From the results table above we can see that stronger bases and acids are better electrical conductors. We know this as the strong bases and acids completely ionise. Therefore, creating a passage for the electricity to move through. Also from the table we can see that the weaker bases and acids are not as good as the strong bases and acids in conducting electricity. This is because the weaker bases and acids only partially ionises. This means that the solution has some ions but most of it still stays in molecular form. As there are much less ions to carry the electrical energy, means that it is not as good as a strong base or acid. For example in a solution of hydrochloric acid, it completely ionises to hydrogen ions and chloride ions.

HCl → H+ + Cl-

However in a acetic acid solution only some of the molecules ionise.

CH3COOH ⇆ H+ + CH3COO-

In a 1 mole per litre situation, the hydrochloric acid completely ionises meaning that the whole 1 mole of hydrochloric acid become hydrogen and chloride ions. However, for acetic acid in the same situation, only 0.004 mole of it ionises into hydrogen and acetate ions. The difference between the 1 mole and 0.004 mole means that the 1 mole which is the hydrochloric acid is a better electrical conductor.

Also from the results we can see that some neutral solutions conduct electricity. Because a solution is neutral does not mean that it will not conduct. As both the neutral solutions ionise, it allows the electricity to flow through. This means that for the solution to ionise it should be either a strong base, strong acid or an ionic compound.
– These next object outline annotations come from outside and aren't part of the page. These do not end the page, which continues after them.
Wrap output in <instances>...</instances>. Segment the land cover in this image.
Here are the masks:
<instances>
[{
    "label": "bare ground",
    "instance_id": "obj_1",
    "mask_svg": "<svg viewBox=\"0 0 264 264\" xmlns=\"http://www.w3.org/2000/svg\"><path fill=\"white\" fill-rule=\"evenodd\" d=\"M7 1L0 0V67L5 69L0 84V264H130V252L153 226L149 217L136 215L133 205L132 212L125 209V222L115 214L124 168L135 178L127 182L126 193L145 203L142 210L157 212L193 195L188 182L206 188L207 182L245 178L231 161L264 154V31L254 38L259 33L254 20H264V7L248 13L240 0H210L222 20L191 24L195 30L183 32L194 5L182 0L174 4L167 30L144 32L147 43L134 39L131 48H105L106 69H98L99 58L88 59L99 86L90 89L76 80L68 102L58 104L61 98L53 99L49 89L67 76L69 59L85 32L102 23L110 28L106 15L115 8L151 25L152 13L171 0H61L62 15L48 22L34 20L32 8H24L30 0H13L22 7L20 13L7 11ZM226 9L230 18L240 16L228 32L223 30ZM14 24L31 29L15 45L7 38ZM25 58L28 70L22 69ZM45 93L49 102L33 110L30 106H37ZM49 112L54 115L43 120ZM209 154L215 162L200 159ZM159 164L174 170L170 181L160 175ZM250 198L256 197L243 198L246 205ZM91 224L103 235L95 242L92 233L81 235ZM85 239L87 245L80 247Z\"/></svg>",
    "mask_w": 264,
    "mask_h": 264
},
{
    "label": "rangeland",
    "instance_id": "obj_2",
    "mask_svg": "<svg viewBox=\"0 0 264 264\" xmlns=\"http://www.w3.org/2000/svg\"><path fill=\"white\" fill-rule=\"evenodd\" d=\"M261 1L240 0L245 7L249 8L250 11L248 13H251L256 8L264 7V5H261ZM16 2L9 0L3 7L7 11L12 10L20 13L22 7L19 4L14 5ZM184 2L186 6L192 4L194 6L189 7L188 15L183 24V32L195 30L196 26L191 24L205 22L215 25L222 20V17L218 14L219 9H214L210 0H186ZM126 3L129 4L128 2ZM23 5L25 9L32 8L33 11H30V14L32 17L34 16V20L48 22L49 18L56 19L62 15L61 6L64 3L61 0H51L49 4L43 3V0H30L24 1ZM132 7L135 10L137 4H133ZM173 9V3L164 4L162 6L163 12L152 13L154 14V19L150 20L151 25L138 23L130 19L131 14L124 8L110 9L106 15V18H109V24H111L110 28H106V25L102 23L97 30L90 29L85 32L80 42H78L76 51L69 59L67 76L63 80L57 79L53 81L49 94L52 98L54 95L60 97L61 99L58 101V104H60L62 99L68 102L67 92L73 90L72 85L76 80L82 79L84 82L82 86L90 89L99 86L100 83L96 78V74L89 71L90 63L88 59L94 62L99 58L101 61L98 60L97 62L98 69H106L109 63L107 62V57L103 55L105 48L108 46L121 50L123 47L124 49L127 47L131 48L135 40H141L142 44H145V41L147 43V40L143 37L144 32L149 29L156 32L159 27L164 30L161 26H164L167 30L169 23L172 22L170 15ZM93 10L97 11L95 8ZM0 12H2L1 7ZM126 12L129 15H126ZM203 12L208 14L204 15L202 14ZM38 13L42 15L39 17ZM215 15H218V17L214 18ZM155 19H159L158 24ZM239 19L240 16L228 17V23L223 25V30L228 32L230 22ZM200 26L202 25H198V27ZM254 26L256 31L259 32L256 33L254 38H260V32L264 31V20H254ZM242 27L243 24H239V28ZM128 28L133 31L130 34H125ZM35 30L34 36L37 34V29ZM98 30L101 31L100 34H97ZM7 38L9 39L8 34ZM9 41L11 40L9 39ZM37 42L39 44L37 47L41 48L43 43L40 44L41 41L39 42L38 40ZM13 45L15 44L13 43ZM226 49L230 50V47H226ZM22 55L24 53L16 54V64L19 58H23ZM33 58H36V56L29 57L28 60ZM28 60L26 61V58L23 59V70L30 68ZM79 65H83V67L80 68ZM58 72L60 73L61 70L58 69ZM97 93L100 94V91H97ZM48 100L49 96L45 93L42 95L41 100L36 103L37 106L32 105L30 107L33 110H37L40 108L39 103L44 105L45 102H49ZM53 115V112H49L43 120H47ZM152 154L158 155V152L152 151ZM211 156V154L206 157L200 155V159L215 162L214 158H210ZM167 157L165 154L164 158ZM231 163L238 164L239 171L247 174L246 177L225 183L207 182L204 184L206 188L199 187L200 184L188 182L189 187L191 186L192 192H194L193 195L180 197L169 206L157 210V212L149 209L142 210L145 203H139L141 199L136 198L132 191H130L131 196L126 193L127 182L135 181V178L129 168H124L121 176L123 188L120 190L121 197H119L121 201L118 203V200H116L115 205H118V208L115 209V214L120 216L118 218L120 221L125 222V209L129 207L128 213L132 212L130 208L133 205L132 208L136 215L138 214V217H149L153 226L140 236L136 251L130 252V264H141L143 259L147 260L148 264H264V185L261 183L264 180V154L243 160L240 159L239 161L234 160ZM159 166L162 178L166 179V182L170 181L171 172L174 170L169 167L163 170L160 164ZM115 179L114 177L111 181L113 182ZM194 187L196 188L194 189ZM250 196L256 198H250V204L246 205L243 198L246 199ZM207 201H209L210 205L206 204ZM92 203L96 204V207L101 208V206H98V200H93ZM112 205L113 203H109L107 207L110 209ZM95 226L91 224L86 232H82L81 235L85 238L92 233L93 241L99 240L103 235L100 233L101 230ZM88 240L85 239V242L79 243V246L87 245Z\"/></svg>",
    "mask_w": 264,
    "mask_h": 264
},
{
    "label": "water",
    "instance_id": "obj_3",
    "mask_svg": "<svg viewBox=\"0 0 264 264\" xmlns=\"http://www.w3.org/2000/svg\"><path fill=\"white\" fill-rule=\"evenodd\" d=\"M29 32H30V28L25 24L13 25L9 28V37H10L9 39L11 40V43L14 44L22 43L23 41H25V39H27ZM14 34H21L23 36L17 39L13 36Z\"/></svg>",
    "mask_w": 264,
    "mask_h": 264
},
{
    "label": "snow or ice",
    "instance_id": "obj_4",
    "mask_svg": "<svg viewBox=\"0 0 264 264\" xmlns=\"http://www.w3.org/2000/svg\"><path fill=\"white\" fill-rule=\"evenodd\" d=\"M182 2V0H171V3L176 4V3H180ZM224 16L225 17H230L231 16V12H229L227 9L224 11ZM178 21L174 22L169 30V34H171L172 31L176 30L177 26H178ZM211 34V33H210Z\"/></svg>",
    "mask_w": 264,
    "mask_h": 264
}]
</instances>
A problem within the results is the electrolyte strength for limewater. From the indicator and formula it has to be a strong base. However its conductivity showed to be weaker than most weak bases. This is probably because of error in the experiment while test were being conducted. It should have the same electrolyte strength as sodium hydroxide.

Another problem within this experiment was the supply of the pH indicator table. It did not cover the full range of pH levels. For example, the once the pH indicator was added to the hydrochloric acid, it was more red compared to the lowest pH level of the table which was 3. For this reason this created a small confusion because the acetic acid had a reading of 3 which seemed to be a strong acid as it was right at the bottom of the pH table.

Conclusion:

To conclude, were able to get the electrolyte strength and pH level of each solution with the aid of a DC power source and a pH indicator. The results above are quite reliable with a few exceptions as they were all tested twice. Assumptions such as contamination will have to be taken into consideration as it is practically impossible to not contaminate a solution as some of the solution may not wash of the rods.